Post
Topic
Board Development & Technical Discussion
Re: How Do I Find a Qualified Programmer
by
Nova!
on 02/02/2014, 22:58:18 UTC
Ya'll are being WAY to pessimistic.  If the guy has funding, paying a programmer isn't going to be an issue.

Here's how I hire qualified programmers on the cheap.  It works well and I have a track record of putting together solid teams that can deliver on time and under budget.

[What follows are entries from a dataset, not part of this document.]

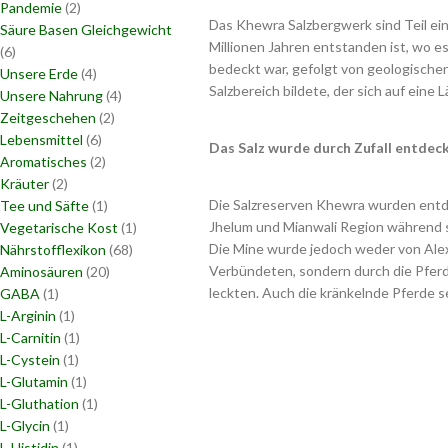
Pandemie
(2)
Das Khewra Salzbergwerk sind Teil ein
Säure Basen Gleichgewicht
Millionen Jahren entstanden ist, wo e
(6)
bedeckt war, gefolgt von geologisch
Unsere Erde
(4)
Salzbereich bildete, der sich auf eine
Unsere Nahrung
(4)
Zeitgeschehen
(2)
Lebensmittel
(6)
Das Salz wurde durch Zufall entdec
Aromatisches
(2)
Kräuter
(2)
Die Salzreserven Khewra wurden entde
Tee und Säfte
(1)
Jhelum und Mianwali Region während s
Vegetarische Kost
(1)
Die Mine wurde jedoch weder von Ale
Nährstofflexikon
(68)
Verbündeten, sondern durch die Pferd
Aminosäuren
(20)
leckten​​. Auch die kränkelnde Pferde 
GABA
(1)
L-Arginin
(1)
L-Carnitin
(1)
L-Cystein
(1)
L-Glutamin
(1)
L-Gluthation
(1)
L-Glycin
(1)
L-Histidin
(1)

First make sure you actually do have a budget of some sort.  Any programmer willing to work for a percentage stake on a serious project is not someone you want to hire, period.
Second make sure your legal bases are covered.  This means talking to a lawyer and finding out what your actual liabilities could be in the area you are operating in.  This is especially true in the western world where we're all a bunch of litigious bastards.  I've found it to not be such a big issue in Central America, but here in the States and in Europe, you'll be sued into oblivion within a week of your first press release if you don't handle the legal issues first.

Third don't hire a programmer, hire a project coordinator.  Someone with a track record.  You can find them on LinkedIn.  They'll be the guy/gals hanging out in the PMP and Project+ areas and they'll have a ton of references posted clearly on their profile.  What's a ton?  At least 10 glowing reviews.  20 is better.  Anything more than 25 is probably someone who paid for it and not worth your time unless you can verify the people endorsing them are who they actually claim to be.

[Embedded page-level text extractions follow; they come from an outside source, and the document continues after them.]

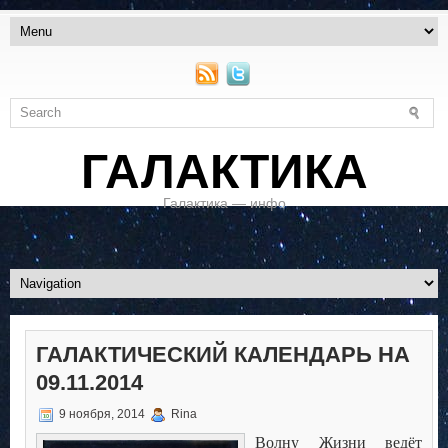
ГАЛАКТИКА
Галактика — инфо
ГАЛАКТИЧЕСКИЙ КАЛЕНДАРЬ НА
09.11.2014
9 ноября, 2014
Rina
Волну Жизни ведёт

Fourth, once you have a detailed project plan look at all the technologies involved.  More than likely each tech will have a definitive open source project that sort of serves as the defacto-standard for what you're trying to accomplish.  Look at the list of contributors.  Github is a good way to see who's been up to what.  Find someone with recent commits to the repo, or pull requests that have been accepted in the last 90 days.  Don't pick the #1 guy/gal they'll be consulting and they will charge a small fortune.  Instead pick someone from somewhere in the middle up the top 10%.  They are interested enough in the tech to be playing with it in their spare time and have gotten good enough to make an impact.  All while probably not being compensated for it.  Their compensation demands tend to be minimal, although you may need to work them part time.

Approach them and offer cash money to work on your project in a similar capacity.  Do not offer equity!  If they want equity they will ask for it, but don't think you're going to get the next Satoshi Nakamoto or Linus Torvalds for straight equity.  In fact you'll be lucky if you get the next Leeroy Jenkins.

Doing this one wierd trick has given me a track record of 0 project failures and only 2 late deliveries in 10 years of IT Consulting across a broad and diverse range of products.